Steve Ealick's Research Group
Human Spermidine Synthase
Polyamines are essential for normal cell growth and development. Spermidine synthase (SpdSyn) is any aminopropyltransferase that acts upon putrescine to convert it to spermidine in part of the polyamine biosynthetic pathway. This pathway has been of significant interest as a target for both anticancer and antiparasitic drugs. In this work, we tested decarboxylated S-adenosylhomocysteine (dcSAH) against spermidine synthase and found that it had good potency. To further investigate, we determined the structure of decarboxylated S-adenosylhomocysteine in complex with spermidine synthase.

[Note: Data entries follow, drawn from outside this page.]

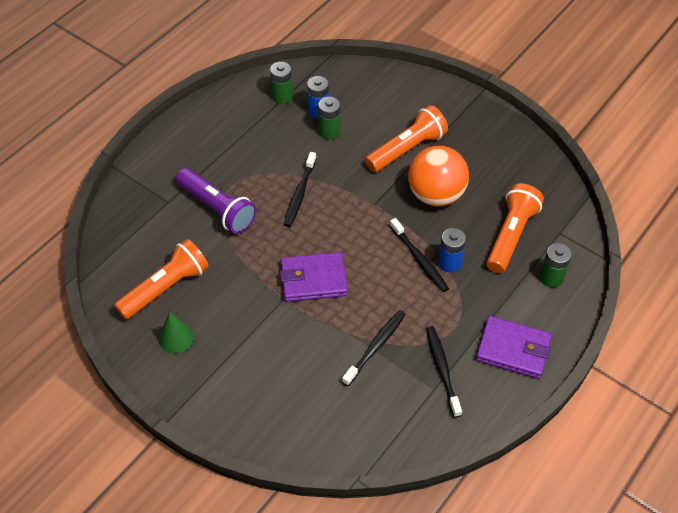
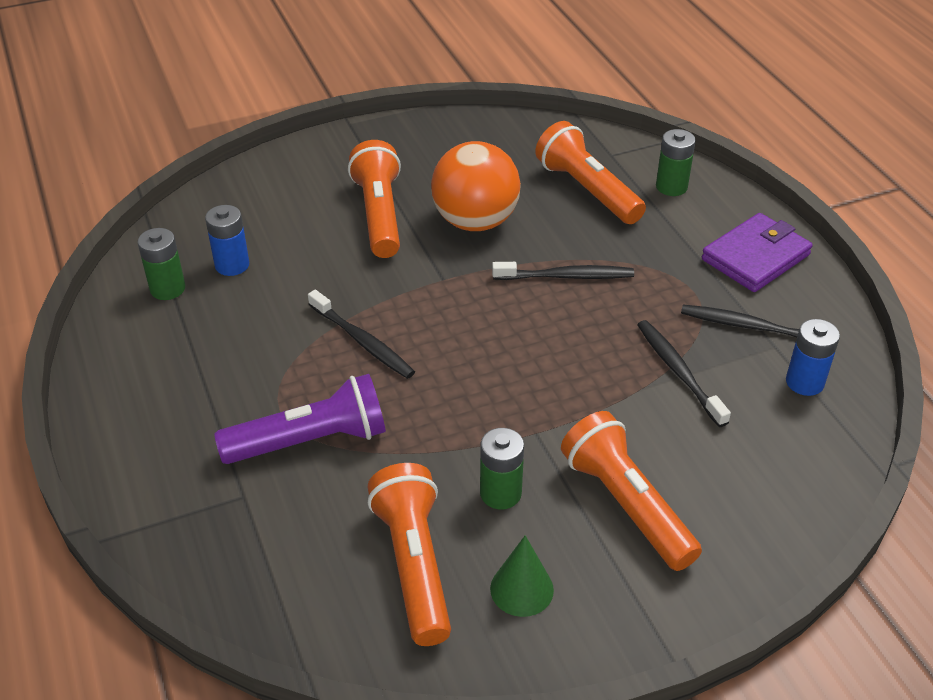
camera: 60 degrees left, 10 degrees down
purple wallet [280,252,348,302] -> none
green battery [318,97,340,139] -> green battery moved to [480,428,524,510]
blue battery [438,228,466,272] -> blue battery moved to [786,319,840,396]
none -> orange flashlight [561,411,702,571]

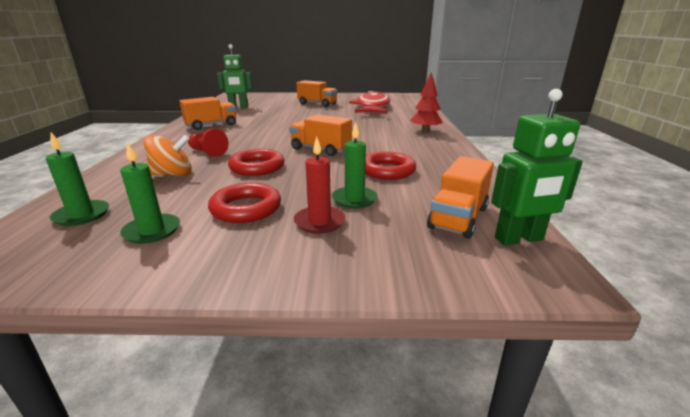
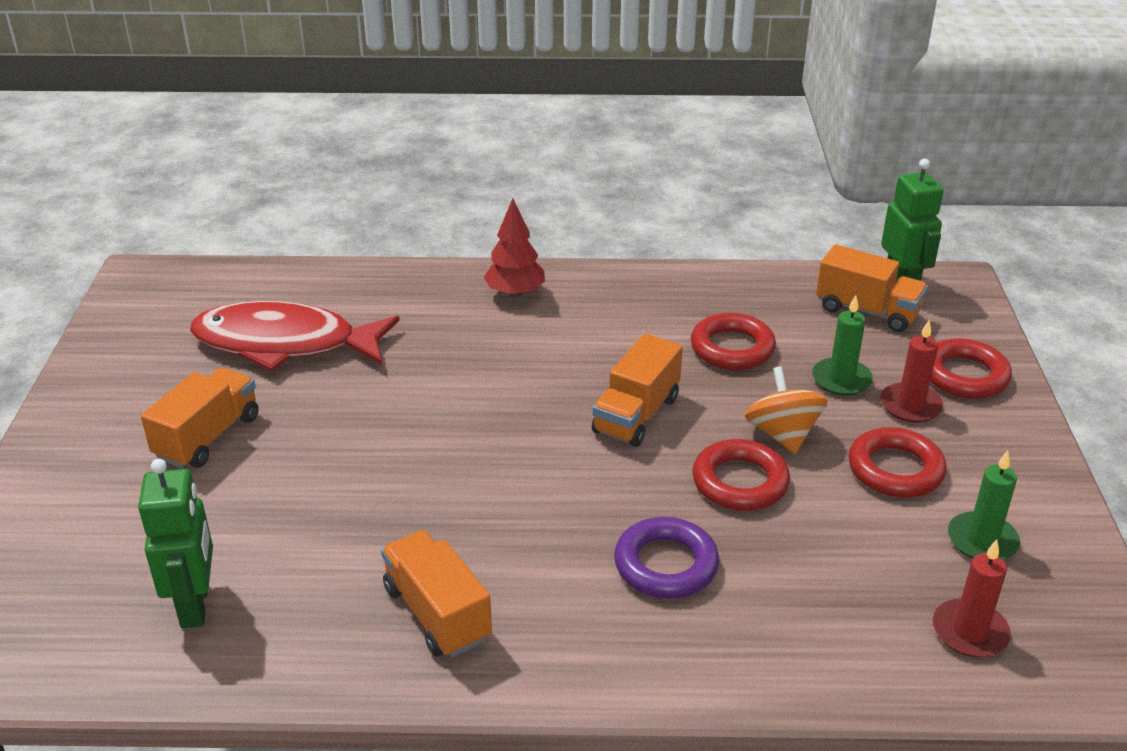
camera: 90 degrees left, 10 degrees up
green candle [46,132,109,226] -> red candle [933,540,1011,657]
orange spinning top [144,135,192,176] -> orange spinning top moved to [745,367,828,454]
red pawn [188,128,228,157] -> purple ring [614,517,719,599]
none -> red ring [930,338,1012,399]

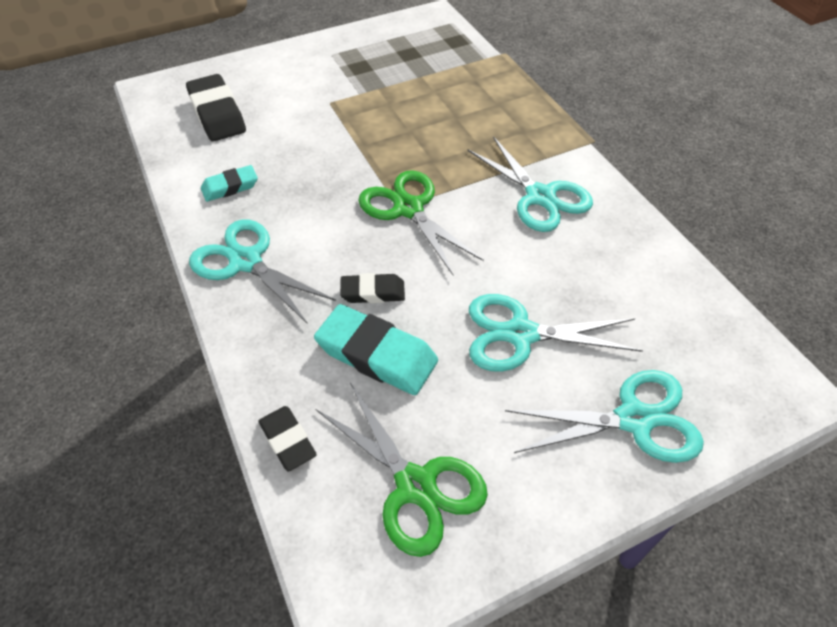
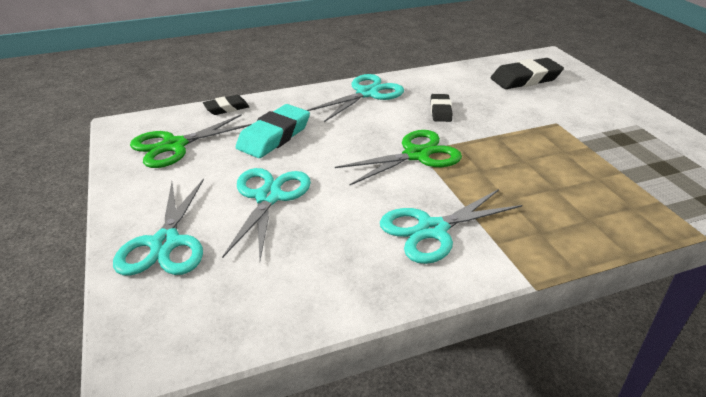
camera: 95 degrees right, 15 degrees down
turquoise eraser [201,165,258,202] -> none
black eraser [340,273,405,303] -> black eraser moved to [431,94,452,122]

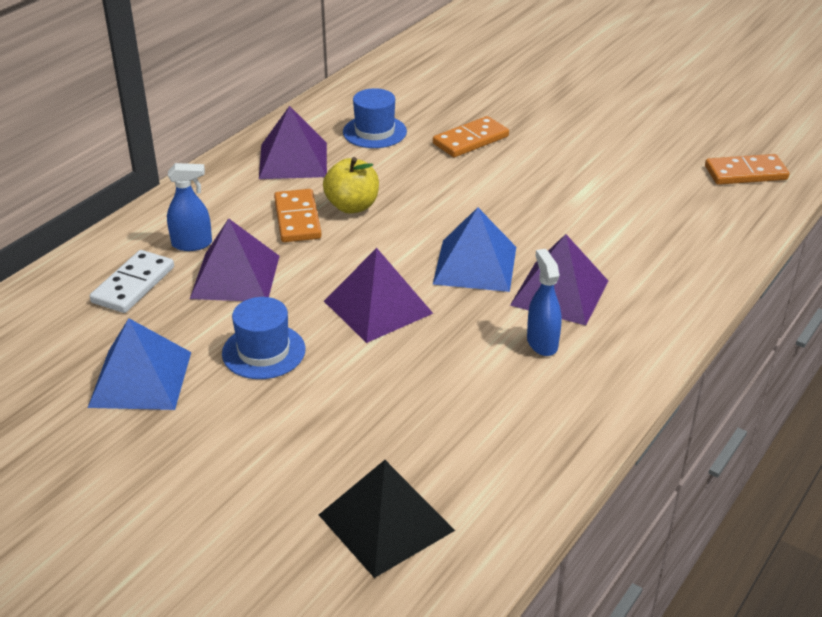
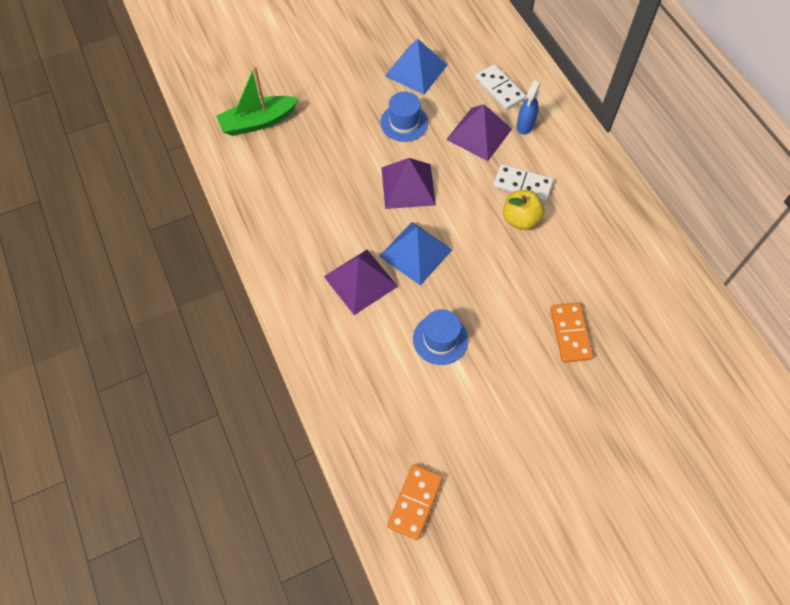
camera: 120 degrees right, 25 degrees up
purple pyramid [259,106,327,179] -> none
orange domino [274,189,322,242] -> white domino [493,164,554,203]
black pyramid [319,460,455,578] -> green boat [216,66,299,136]
blue hat [343,88,407,148] -> blue hat moved to [413,309,468,365]
blue spray bottle [527,249,562,356] -> none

When crystallized, each monomer of SpdSyn was found to include a bound dcSAH inhibitor (shown in ball-and-stick).
|The active form of human SpdSyn is a dimer that consists of a N-terminal β-sheet domain , a central core domain, and a C-terminal domain.|
The positively charged amino group of the aminopropyl moietyis positioned in the negatively charged polar binding pocket of Asp104 (absolutely conserved), Asp173 (absolutely conserved), and Gln80. The ribose ring forms hydrogen bonds with the side chains of Glu124 and an absolutely conserved Gln49.
Seckute J, McCloskey DE, Thomas JH, Secrist III JA, Pegg AE, and Ealick SE. Binding and Inhibition of Human Spermidine Synthase by Decarboxylated S-adenosylhomocysteine. Protein Sci. 20:1836-1844 (2011).